Qaiser Abbas

Personal information
- Full name: Qaiser Abbas
- Born: 7 May 1982 (age 44) Farooqabad, Punjab, Pakistan
- Batting: Left-handed
- Bowling: Slow left-arm orthodox
- Role: All rounder

International information
- National side: Pakistan;
- Only Test (cap 162): 15 November 2000 v England

Domestic team information
- 1999/00–2017/18: National Bank of Pakistan
- 2000/01–2001/02: Sheikhupura
- 2003/04–2012/13: Sialkot Stallions
- 2009/10: Rajshahi Rangers
- 2011/12: Duronto Rajshahi

Career statistics
| Competition | Test | First-class |
| Matches | 1 | 174 |
| Runs scored | 2 | 8,224 |
| Batting average | 2.00 | 35.29 |
| 100s/50s | 0/0 | 13/42 |
| Top score | 2 | 168 |
| Balls bowled | 96 | 11,226 |
| Wickets | 0 | 148 |
| Bowling average | – | 29.87 |
| 5 wickets in innings | – | 2 |
| 10 wickets in match | – | 0 |
| Best bowling | – | 5/20 |
| Catches/stumpings | 0/– | 87/– |
- Source: ESPNCricinfo, 11 September 2022

= Qaiser Abbas =

Pakistani cricketer (born 1982)

Qaiser Abbas (born 7 May 1982) is a Pakistani cricketer who played in one Test match in 2000. He has played first-class cricket, mostly for National Bank of Pakistan, since 1999. He has also played for Rajshahi Rangers in the Bangladesh T20 competition.

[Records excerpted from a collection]

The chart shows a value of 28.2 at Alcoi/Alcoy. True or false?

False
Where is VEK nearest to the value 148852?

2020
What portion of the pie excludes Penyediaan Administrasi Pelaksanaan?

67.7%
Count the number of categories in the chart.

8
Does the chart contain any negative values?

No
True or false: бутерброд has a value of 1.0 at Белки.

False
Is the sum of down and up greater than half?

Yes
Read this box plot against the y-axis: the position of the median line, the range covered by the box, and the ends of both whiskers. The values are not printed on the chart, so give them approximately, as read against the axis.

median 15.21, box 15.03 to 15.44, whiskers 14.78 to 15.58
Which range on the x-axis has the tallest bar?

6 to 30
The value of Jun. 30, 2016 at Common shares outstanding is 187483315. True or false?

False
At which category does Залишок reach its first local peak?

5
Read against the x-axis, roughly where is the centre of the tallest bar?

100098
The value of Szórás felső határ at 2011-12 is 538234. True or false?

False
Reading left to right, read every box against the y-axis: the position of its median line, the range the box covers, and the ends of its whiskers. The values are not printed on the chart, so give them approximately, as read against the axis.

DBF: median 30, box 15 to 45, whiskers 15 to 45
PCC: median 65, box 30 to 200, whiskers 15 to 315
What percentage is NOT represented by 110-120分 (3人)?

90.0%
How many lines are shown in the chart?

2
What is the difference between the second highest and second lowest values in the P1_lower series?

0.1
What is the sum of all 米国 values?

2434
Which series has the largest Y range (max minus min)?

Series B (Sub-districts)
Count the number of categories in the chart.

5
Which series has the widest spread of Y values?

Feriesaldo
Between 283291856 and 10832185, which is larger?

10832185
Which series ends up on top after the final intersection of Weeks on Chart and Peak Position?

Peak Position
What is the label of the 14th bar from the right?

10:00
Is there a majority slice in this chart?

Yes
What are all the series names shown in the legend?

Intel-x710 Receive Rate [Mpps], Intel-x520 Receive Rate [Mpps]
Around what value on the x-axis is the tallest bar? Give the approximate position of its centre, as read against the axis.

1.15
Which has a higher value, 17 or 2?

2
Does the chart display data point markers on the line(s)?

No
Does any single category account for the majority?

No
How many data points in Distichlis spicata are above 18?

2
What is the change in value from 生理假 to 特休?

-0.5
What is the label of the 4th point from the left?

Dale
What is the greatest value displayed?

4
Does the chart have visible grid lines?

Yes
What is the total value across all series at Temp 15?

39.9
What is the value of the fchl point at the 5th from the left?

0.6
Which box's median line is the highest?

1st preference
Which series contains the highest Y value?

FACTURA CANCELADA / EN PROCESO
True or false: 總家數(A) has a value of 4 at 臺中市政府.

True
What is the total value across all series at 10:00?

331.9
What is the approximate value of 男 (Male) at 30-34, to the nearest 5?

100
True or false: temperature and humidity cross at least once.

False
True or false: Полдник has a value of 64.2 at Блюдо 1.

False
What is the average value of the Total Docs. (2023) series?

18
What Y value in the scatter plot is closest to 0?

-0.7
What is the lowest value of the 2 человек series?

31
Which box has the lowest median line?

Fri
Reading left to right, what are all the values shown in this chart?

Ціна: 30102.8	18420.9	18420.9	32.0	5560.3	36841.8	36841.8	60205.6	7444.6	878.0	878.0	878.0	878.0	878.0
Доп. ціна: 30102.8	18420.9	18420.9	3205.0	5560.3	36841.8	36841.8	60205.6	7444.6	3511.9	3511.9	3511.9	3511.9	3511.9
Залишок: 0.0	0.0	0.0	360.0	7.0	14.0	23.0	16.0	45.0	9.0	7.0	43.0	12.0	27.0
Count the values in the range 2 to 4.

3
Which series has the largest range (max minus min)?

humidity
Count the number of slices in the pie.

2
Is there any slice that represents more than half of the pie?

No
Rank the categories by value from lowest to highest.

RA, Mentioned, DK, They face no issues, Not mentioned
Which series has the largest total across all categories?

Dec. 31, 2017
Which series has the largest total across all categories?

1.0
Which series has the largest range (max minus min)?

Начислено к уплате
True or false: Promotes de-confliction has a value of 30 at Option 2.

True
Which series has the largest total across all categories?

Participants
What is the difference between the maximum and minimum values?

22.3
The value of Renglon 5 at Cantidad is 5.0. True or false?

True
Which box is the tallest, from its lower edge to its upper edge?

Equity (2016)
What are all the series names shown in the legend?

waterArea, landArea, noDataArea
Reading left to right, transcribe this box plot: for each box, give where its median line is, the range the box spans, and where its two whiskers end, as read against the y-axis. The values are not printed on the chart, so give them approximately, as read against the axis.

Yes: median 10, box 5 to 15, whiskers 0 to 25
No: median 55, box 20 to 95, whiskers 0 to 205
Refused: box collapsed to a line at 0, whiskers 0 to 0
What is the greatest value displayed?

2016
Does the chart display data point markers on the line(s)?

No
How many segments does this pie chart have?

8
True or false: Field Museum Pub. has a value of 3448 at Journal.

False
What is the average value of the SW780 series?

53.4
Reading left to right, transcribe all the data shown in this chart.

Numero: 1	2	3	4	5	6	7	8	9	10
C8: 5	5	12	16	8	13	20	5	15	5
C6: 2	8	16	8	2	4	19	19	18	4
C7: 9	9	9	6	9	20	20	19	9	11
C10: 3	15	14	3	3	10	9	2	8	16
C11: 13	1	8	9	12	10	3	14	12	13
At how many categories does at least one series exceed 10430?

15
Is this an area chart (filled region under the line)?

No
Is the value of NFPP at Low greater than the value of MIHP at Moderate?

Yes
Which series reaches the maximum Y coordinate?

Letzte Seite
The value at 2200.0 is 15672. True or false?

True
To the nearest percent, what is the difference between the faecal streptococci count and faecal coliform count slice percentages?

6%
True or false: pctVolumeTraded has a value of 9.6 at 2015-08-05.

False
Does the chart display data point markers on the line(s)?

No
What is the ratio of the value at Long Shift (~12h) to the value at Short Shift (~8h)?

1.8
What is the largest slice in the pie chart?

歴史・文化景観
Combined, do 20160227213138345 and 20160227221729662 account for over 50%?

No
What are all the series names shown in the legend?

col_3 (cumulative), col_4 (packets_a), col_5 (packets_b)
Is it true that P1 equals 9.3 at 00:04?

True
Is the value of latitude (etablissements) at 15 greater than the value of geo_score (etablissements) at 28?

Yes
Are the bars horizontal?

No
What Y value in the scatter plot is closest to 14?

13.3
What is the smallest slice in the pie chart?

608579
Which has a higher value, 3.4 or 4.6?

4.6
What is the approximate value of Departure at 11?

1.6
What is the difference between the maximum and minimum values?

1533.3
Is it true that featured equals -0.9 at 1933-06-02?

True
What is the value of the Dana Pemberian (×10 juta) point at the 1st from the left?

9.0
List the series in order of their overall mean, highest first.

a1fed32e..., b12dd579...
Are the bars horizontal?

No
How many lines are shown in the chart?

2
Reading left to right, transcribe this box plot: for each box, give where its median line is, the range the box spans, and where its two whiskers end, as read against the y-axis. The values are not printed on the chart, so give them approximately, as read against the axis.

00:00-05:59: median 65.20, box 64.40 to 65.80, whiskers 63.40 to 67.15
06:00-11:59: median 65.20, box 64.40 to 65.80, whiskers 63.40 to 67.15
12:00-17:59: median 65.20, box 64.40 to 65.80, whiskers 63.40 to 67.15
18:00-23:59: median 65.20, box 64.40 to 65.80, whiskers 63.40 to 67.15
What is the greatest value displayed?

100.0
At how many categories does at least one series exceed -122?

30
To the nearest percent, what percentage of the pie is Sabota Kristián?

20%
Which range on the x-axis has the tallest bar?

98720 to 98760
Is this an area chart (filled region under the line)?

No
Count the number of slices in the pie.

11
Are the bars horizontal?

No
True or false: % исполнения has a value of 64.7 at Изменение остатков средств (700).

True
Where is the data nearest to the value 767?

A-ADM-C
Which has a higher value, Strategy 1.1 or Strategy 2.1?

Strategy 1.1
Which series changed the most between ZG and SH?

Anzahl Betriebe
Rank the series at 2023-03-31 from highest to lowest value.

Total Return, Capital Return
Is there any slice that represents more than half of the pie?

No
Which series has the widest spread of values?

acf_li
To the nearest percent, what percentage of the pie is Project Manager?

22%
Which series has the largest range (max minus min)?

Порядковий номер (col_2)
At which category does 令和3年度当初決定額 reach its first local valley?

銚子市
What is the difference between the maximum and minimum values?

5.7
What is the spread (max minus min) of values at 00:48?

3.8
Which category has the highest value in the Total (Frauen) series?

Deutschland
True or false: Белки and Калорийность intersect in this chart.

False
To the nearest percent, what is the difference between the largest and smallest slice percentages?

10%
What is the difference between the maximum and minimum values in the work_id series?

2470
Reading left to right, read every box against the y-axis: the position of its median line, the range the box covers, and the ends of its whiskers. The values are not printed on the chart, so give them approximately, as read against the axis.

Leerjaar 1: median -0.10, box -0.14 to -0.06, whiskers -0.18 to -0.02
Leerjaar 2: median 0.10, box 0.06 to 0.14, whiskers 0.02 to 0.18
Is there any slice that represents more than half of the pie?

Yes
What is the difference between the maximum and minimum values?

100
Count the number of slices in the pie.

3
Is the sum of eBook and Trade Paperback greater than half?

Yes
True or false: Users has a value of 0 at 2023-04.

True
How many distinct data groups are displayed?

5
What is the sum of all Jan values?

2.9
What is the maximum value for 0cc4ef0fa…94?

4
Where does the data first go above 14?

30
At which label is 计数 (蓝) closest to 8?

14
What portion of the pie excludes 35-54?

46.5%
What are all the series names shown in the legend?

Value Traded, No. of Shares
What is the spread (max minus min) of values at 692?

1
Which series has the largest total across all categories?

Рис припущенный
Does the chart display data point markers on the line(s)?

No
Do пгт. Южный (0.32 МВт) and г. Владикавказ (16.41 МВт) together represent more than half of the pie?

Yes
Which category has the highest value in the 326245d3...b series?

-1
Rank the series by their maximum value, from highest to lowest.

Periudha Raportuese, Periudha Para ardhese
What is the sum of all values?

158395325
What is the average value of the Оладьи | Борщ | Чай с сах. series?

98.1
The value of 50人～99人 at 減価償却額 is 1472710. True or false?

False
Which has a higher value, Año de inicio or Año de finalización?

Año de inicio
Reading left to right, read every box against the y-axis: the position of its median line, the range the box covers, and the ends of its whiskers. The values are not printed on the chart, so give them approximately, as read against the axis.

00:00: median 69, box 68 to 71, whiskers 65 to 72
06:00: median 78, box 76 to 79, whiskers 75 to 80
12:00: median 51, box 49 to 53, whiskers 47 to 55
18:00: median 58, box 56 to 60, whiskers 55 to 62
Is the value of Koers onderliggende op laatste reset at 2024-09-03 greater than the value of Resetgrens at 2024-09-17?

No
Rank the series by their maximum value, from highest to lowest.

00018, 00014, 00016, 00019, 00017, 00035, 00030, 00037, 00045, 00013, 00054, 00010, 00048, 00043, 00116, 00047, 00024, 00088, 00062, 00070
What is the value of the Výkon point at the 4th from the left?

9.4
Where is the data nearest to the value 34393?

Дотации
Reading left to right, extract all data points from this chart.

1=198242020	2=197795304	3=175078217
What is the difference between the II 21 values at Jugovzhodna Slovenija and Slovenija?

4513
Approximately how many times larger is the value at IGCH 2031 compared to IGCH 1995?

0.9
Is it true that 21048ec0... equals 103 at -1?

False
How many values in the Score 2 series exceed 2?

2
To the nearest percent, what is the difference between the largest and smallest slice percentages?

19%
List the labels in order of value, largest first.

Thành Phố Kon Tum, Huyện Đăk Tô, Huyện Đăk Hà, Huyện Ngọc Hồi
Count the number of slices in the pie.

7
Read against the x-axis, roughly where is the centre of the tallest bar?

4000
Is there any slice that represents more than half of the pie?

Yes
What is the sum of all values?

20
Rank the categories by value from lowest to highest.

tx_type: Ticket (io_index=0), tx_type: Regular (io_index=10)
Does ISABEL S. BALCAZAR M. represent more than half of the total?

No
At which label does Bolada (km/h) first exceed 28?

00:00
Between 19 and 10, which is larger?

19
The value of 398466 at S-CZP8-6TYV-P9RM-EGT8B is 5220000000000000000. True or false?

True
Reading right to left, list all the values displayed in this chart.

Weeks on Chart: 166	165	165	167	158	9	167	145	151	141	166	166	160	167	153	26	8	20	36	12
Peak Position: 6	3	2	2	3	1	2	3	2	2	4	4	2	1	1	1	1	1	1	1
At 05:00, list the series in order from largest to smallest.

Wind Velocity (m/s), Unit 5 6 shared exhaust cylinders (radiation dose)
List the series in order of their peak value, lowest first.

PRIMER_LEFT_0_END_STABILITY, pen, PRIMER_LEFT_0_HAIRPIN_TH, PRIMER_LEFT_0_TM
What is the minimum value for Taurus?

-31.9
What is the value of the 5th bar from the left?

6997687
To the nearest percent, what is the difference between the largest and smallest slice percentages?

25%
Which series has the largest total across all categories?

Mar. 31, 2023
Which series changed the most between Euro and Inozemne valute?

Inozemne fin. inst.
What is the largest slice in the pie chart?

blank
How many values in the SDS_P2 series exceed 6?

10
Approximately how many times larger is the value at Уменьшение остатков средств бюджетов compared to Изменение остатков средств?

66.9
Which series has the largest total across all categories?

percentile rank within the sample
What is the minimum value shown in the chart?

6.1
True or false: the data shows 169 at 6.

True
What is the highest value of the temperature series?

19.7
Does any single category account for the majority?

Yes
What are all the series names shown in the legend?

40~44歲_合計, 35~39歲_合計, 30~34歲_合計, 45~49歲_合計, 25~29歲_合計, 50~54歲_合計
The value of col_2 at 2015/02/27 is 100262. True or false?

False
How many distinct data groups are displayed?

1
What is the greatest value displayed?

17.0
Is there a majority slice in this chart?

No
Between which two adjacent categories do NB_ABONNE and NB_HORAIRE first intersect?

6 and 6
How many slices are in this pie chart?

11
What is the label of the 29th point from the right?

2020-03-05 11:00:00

### [Tasks to perform]
(a) Using the Qaiser Abbas profile, explain why a Bangladeshi side, Rajshahi Rangers, appears among his domestic teams.
(b) Transcribe the passage of the Qaiser Abbas profile from "Qaiser Abbas (born" up to and including "Bangladesh T20 competition.".
The records are not needed for the work that follows.

### [List of answers]
(a) The profile states that he has played for Rajshahi Rangers in the Bangladesh T20 competition. That is why the side appears in his domestic team list, for the 2009/10 season.

(b)
Qaiser Abbas (born 7 May 1982) is a Pakistani cricketer who played in one Test match in 2000. He has played first-class cricket, mostly for National Bank of Pakistan, since 1999. He has also played for Rajshahi Rangers in the Bangladesh T20 competition.